After having had years of experience developing enterprise data and software solutions, I often find that one of the most neglected areas is in monitoring and alert systems. Normally, the focus of IT is always on business functionality, development, testing methodologies. However, the importance of server monitoring and alert systems cant be forgotten. Unfortunately, the importance is often realized only after it’s too late and services go down causing a huge business impact.
In this blog, I’d like to talk a little bit about a few key strategies that IT teams should think about when implementing systems for monitoring and alerts.
Server Monitoring 101: Why It’s Important
For a moment, imagine that you are an administrator of a large IT infrastructure and your responsibility includes ensuring all systems are running smoothly. Or, imagine that you are a service provider and one of your services is down and customer complaints begin rolling in. What are your options to start debugging? And more importantly, where do you start?
Server Monitoring is a process to monitor server’s system resources like CPU Usage, Memory Consumption, I/O, Network, Disk Usage, Process etc. Server Monitoring helps understanding server’s system resource usage which can help you better your capacity planning and provide a better end-user experience. Talend’s tool set and connector ecosystem provide comprehensive monitoring and alert for all of our product stack as well as the software process developed using Talend.
There are many tools available on the market for server monitoring but for this blog, we will focus on Nagios as its open source and is widely used. Nagios is a tool for system monitoring. It has a modular approach which is a flexible solution in that it does not perform any host or service by its own but based on plugins. Nagios, utilizes these plugins to continuously check the health of monitored server host and services. Two main categories which are monitored by Nagios are, host and services. Talend’s runtime supports Nagios, Hyper HQ and any generic JMX based monitoring system. The following diagram depicts how Nagios functionality is integrated into Talend ESB.
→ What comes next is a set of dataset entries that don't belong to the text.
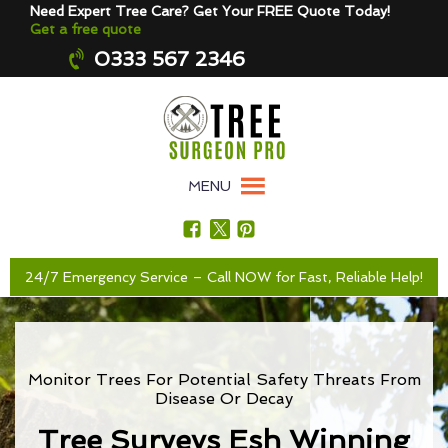
Need Expert Tree Care? Get Your FREE Quote Today!
Get a free quote
0333 567 2346
MENU
24/7 Emergency Service – Call NOW for Fast, Reliable Help!
Monitor Trees For Potential Safety Threats From
Disease Or Decay
Tree Surveys Esh Winning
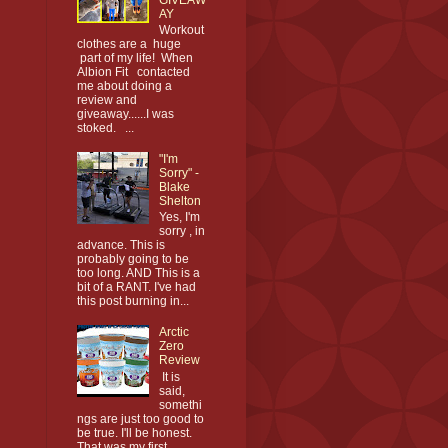
AY
Workout
clothes are a huge
part of my life! When
Albion Fit contacted
me about doing a
review and
giveaway......I was
stoked. ...
"I'm
Sorry" -
Blake
Shelton
Yes, I'm
sorry , in
advance. This is
probably going to be
too long. AND This is a
bit of a RANT. I've had
this post burning in...
Arctic
Zero
Review
It is
said,
somethi
ngs are just too good to
be true. I'll be honest.
That was my first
Hosts are physical machines (servers where Talend modules are installed, routers, workstations, printers and so on), while services are functionalities, for example, a Talend runtime or even services deployed on these servers can be defined as a service to be monitored.
Nagios is very informative and easy to interpret and does not monitor the values but only server status. There are 4 main states to describe the status:
The limit for each of these values is defined by the administrator.
Another benefit is that a report states the number of services that are up and running in both a warning state and a critical state. This type of reporting offers a good overview of your infrastructure status. Nagios not only offers a core system for monitoring but extensive monitoring with separate standard plugins. For Talend ESB, jmx4perl and Jolokia plugin is used to fetch service status.
Nagios flexibility and simplicity is its strength. Its capability to monitor any IT infrastructure to meet any SLA for a non-functional requirement like availability or performance makes it an ideal tool. It also has a mechanism to automatically react to problems and a powerful notification system. Furthermore, many dashboards can be built on top of Nagios. Sarah Wells at Financial Times has described the problem they faced with alert and notifications and how they have solved using dashboards and some other visual equipment’s (screen, lights etc.) and tools like Nagios and Graphite /Grafana. Below are the main building blocks of Nagios system.
Commands are the main or entrance point to query the system. They define how Nagios should perform types of checks.
Time periods are the frequency and schedule when the system should perform check.
Contacts and contact groups are entities or people who should be notified, along with information on how and when they should be contacted.
Host are physical machines, along with information on who should be contacted, how checks should be performed, and when.
Services are various functionalities or resources to monitor a specific host. For example, services developed in Talend.
Host and service escalations as depicts from name are the rules that should be trigged at certain events. It defines the specific time-periods after which additional people should be notified.
After encountering multiple “system down” situations in my long IT career, I always recommend making “monitoring and alert” part of any Software Development Life Cycle. It is as important as development, testing, and deployment. Having a dedicated process in place for monitoring resources is not only useful for identifying problems; it can also save you from running into them. Nagios handles warnings and critical situations differently. This means that it’s possible to recognize potentially problematic situations quickly and proactively. As mentioned earlier in this article that Talend supports monitoring via JMX and it is compatible with JMX compliance monitoring tool. A comprehensive guide for Nagios integration for Services developed in Talend can be found at ‘Nagios Integration’ at Talend Help Center.
References: Learning Nagios 3.0 by Wojciech Kocjan
Sarah Wells, Financial Times, Monitoring a Microservices architecture at Financial Times.